New Versus Old Budget
During the discussion with Fincher after the meeting ended, Burgess went to the table at the front of the room where he had been sitting during the meeting and gave Fincher a paper copy of the budget projected on the screen during Harlow’s presentation at the beginning of the meeting.
|BOE Meeting 6/5/2023|
“When did you know what the new millage rate was?" Fincher asked.
“About late June.” Burgess responded.
“Late June?” Fincher responded.
“Around the first of July,” Burgess said.
“So why is this still on your web site,” Fincher said, referring to the budget approved at the June 5 meeting, “If this was approved in late June?” he asked, holding up new budget Burgess had just given him.
“This is he one that is being proposed today, 15 mills,” Burgess said, referring to the document he had just given Fincher.
“Then why isn’t that on the web site?” Fincher asked.
“It should be,” Burgess said. “It should be.”
As of at least 2:22 p.m. on July 25, the old budget was the only one on the Oconee County Schools web site.
OCS Annual Report, Hearing Minutes
After the July 24 meeting, residents in the county began receiving in their mailboxes a 16-page document labeled “2022-23 Annual Report” from Oconee County Schools.
On page 3 of the report, Oconee County is listed as having a millage rate of 15.0.
The millage rate last year, for Academic Year 2022-23, was 15.5, so the 15.0 is the rate the Board is being asked to approve after the final hearing on Monday.
The rate of 15.0 is “One of the Lowest in Northeast Georgia,” the report states, offering comparisons with Jackson, Oglethorpe, Barrow, and Clarke counties.
The Board also, since the July 24 meeting, has posted minutes of the morning and afternoon hearings.
Both minutes include a link to the new budget, as well as summaries of Harlow’s comments and of Burgess’ questions at both sessions.

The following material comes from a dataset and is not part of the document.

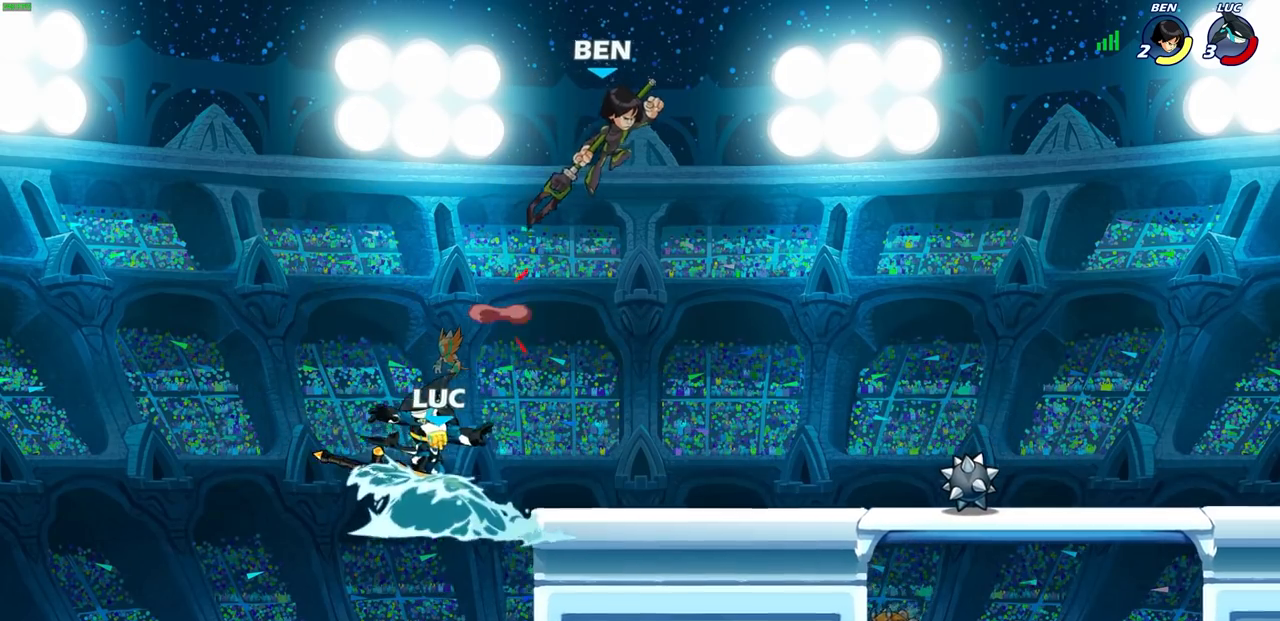
{"dt_ms": 500, "buttons": [], "left_stick": "right", "right_stick": "center", "events": [[167, "left_stick", "right"]]}
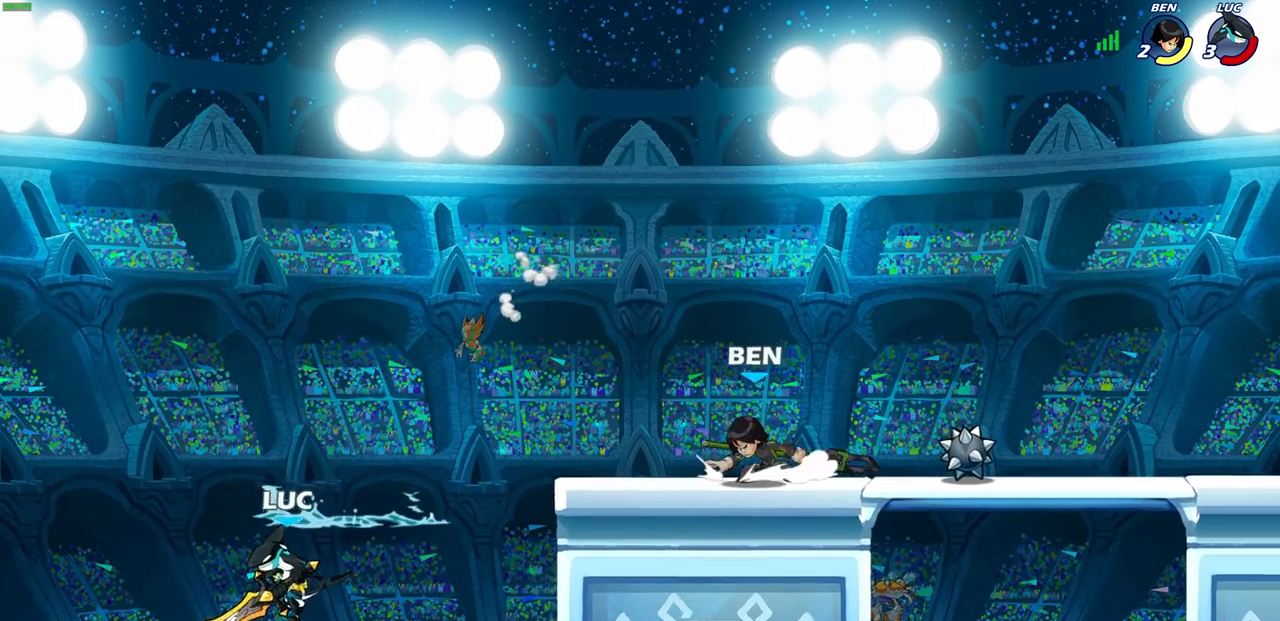
{"dt_ms": 500, "buttons": [], "left_stick": "left", "right_stick": "center", "events": [[83, "CROSS", "down"], [150, "CIRCLE", "down"], [150, "left_stick", "up-right"], [183, "CROSS", "up"], [267, "CIRCLE", "up"], [450, "left_stick", "left"]]}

The names and addresses of the four citizens who spoke are listed, but no summary of the comments any of the four speakers made is included in the minutes.
The Board did not video record the hearings, so the only record of the comments of those four speakers is in the video I recorded and presented in full with my post from that meeting.
The video below was shot after the tax hearings by the Oconee County Board of Education on July 24, 2023, ended, but before citizens and Board members had all left.
The full videos are in my earlier post from these hearings.
I had not included the recording of Branch with Fincher after the second hearing in that original video. It is included below.
The video below is a collection of the parts of the meetings of the Board on May 1, May 8, and June 5 in which the Fiscal Year 2024 Budget was on the agenda.
The video was made with the screen capture function of Windows.
The full videos are on the YouTube Channel of Oconee County Schools.